As I said in another comment, I'm pretty sure "same millisecond" is being used by the photographer in the sense of "same instant" or "same moment in time" not literally same millisecond based on a super-accurate time source. That information does not exist in the photo's EXIF data which is one-second resolution and typically derives from a manual time/date setting in the camera's menu.
I am not taking issue with the author of the post as I agree, that is likely the intent. But folks here seem to be parroting it as fact rather than taking the liberty you and I seemed to do.
I don't think the birthday paradox applies here. The birthday paradox requires a discrete set of pigeon holes, days of year, etc. If that set is infinite, then the countability [1] problem collapses.
While technically the world is discrete in space and time (planck length), for all intents and purposes it is infinite in practice.
[1] yes, there is countably infinite, but that doesn't work with the pigeon hole problem.

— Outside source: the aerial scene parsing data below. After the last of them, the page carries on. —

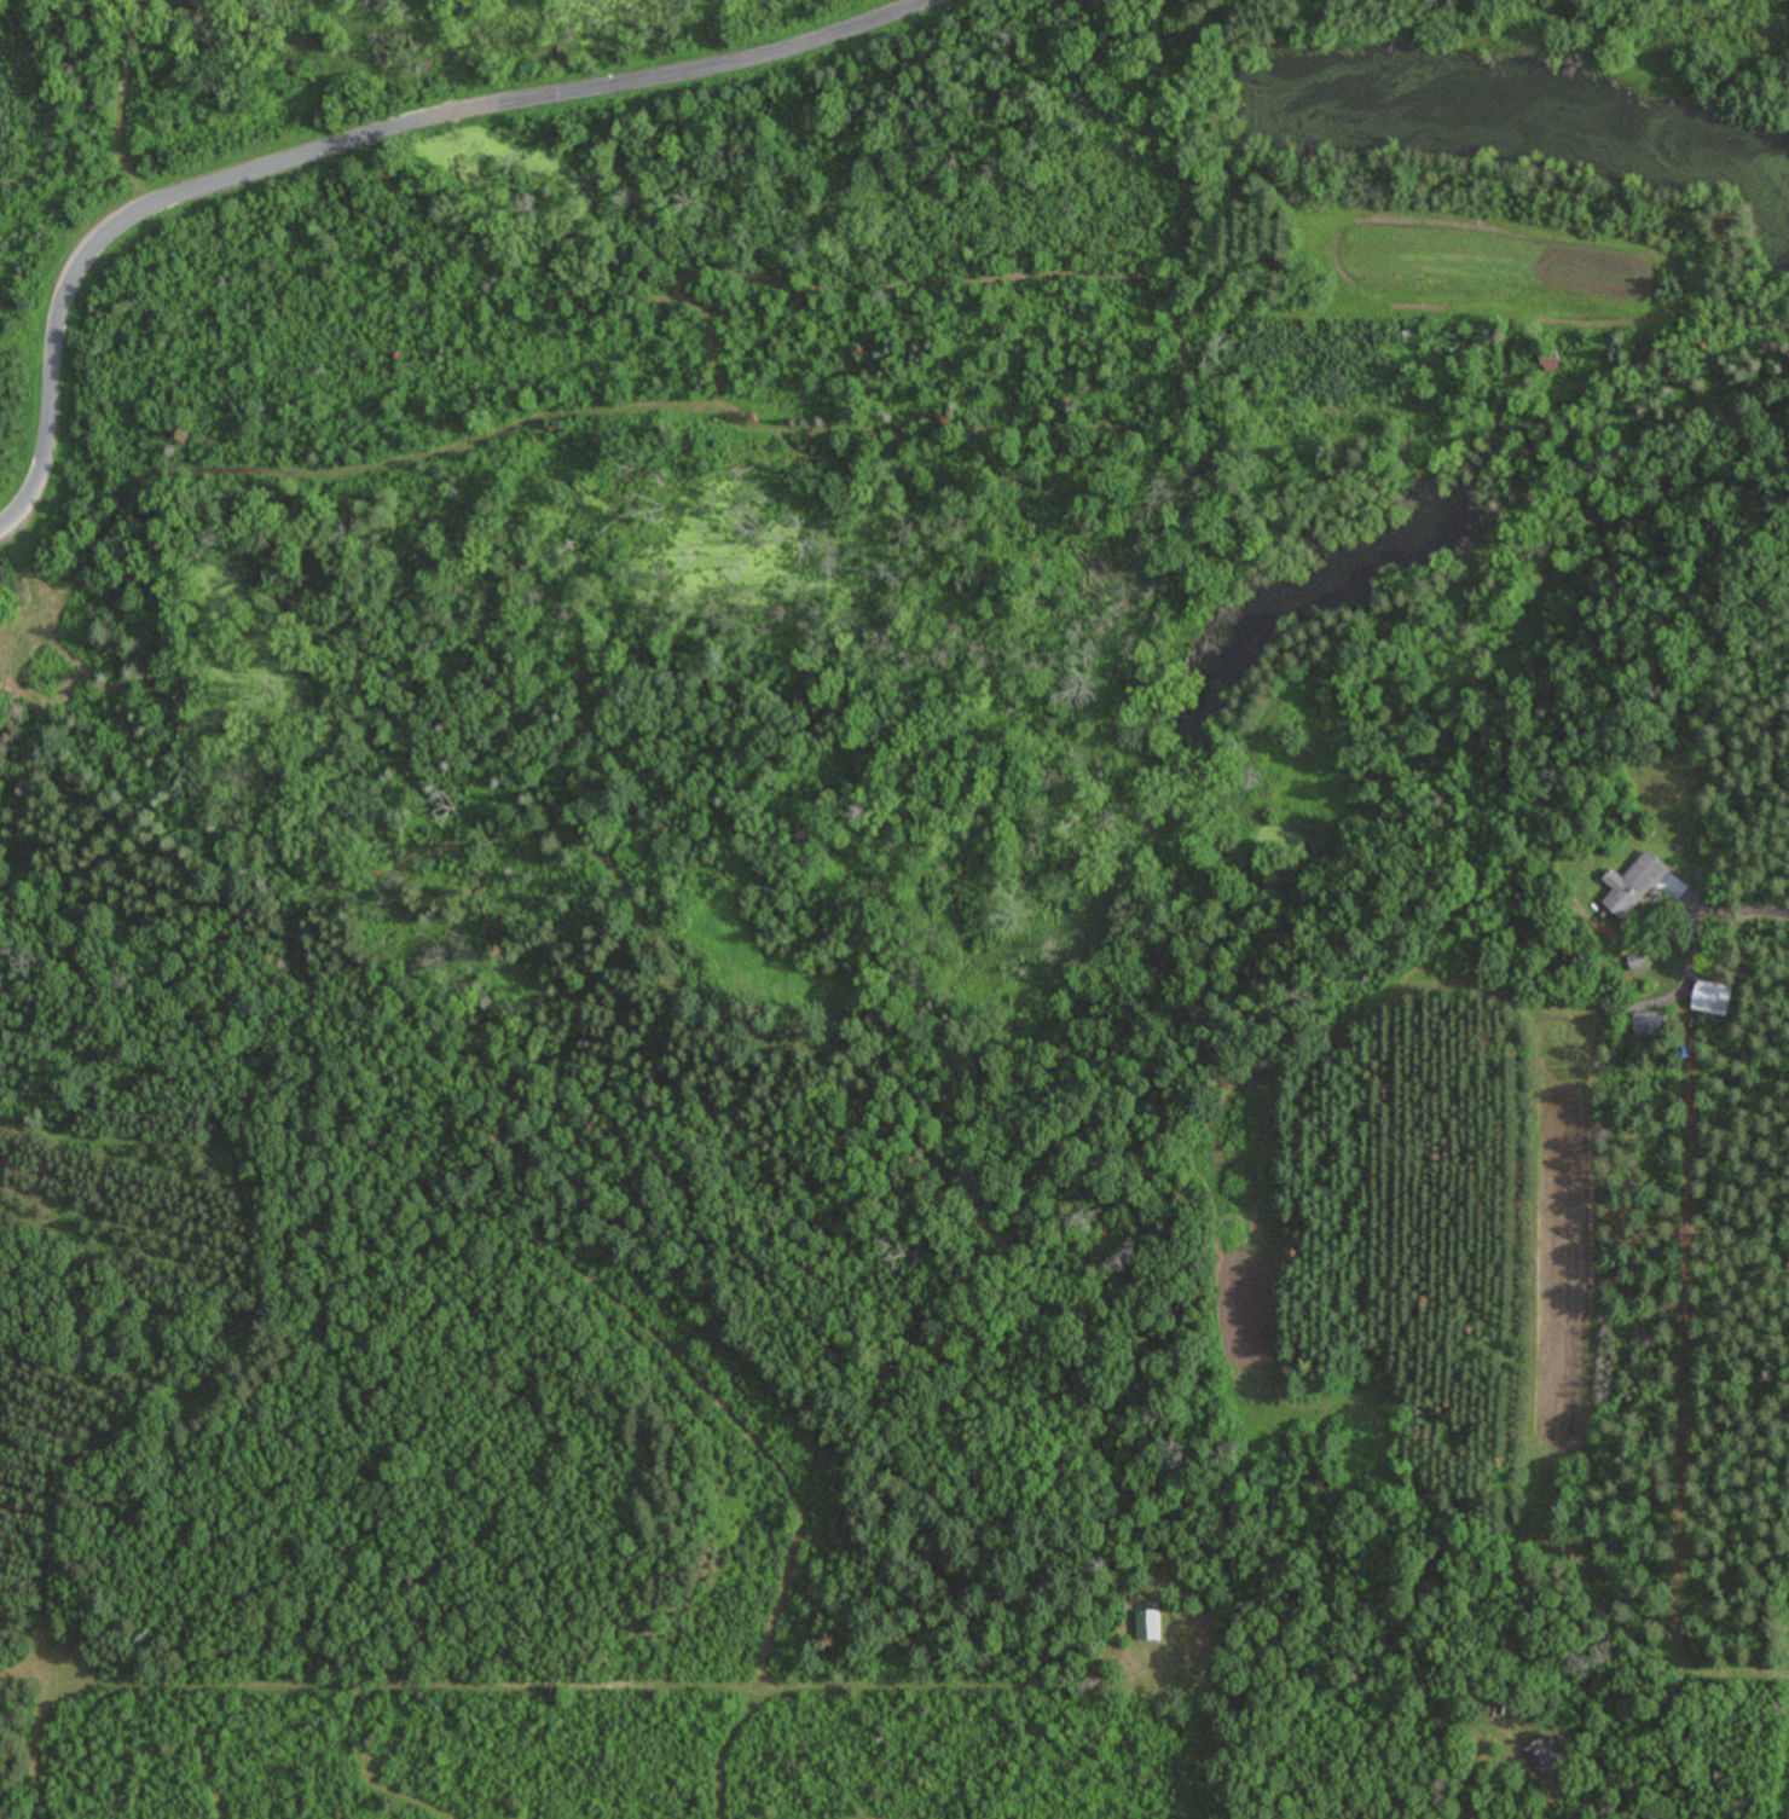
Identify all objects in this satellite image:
road: (365, 143)
building: (1642, 889)
building: (1711, 1000)
building: (1650, 1026)
building: (1150, 1628)
building: (1543, 1757)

Reality may or may not be discrete, but what is a discrete value is the output from a digital camera, so in case of photographs your argument does not hold.
In other words, two photographs off by a planck length will generate the same set of pixels.
Sort of, but instead of 365 distinct birthdays you have many thousands of non-overlapping time buckets (the two different burst mode frame rate), and it also doesn't "wrap around" the way birthdays do.
Correct, but there are about eight orders of magnitude more milliseconds than days, and you need another two or so orders of magnitude because not everyone is a photographer who publishes their photos. Then again, the internet is a medium that reaches many more people, which is not true of the average birthday. So one would still expect this to happen only maybe every few years.
Well, but I am not sure that you would indeed require it to be the same millisecond. I mean I don't know how long the exposure was, but I guess its longer than a millisecond (just took a look at some of my own photos and they were at 4-5ms exposure in very bright sunlight, the blog image exposure is probably more like 10ms). The heading says that the pictures were taken in the same millisecond, but as far as I understand the post, they concluded it from the image, so I wonder what the precision is you can derive from a photo?
They said they compared EXIF metadata, so they should know when each of the shots were taken. I'm not a photographer and don't know what level of detail is recorded there, though.
The time precision that you can derive from the spray of the waves is a lot more precise that anything you will get out of the exif data - the wave will only have that exact captured spray pattern for a small fraction of a second, but the time synchronization on the two photographers cameras is almost certainly out by a larger amount of time than the wave looked that way.
Working with images from multiple photographers cameras who haven't gone out of their way to sync the time beforehand, I've usually had to assume about a 10s time skew. They do not have precise clocks and are not sybchronized often.
The time in the EXIF metadata is just based on the time/date stamp that's been set in the camera. I don't know about the newer Canon but I'm pretty sure the older model would just be something someone manually set.
Re-reading the article, I think saying the pics were shot at the "same millisecond" was just a colloquial expression to mean the look of the waves makes it look as if they were shot at the exact same time. They shared metadata but that seems to have been to share the other shooting parameters. I believe (and this would seem to confirm [1]) that EXIF timestamp data is only precise down to 1 second. added: and only as accurate as the photographer who set the date and time.
Both cameras (5DM4 and 60D) can be set via GPS using a Canon accessory, but I highly doubt that is the case (very few own that from what I have seen). Even then, the camera doesn't preserve millisecond data in the EXIF data.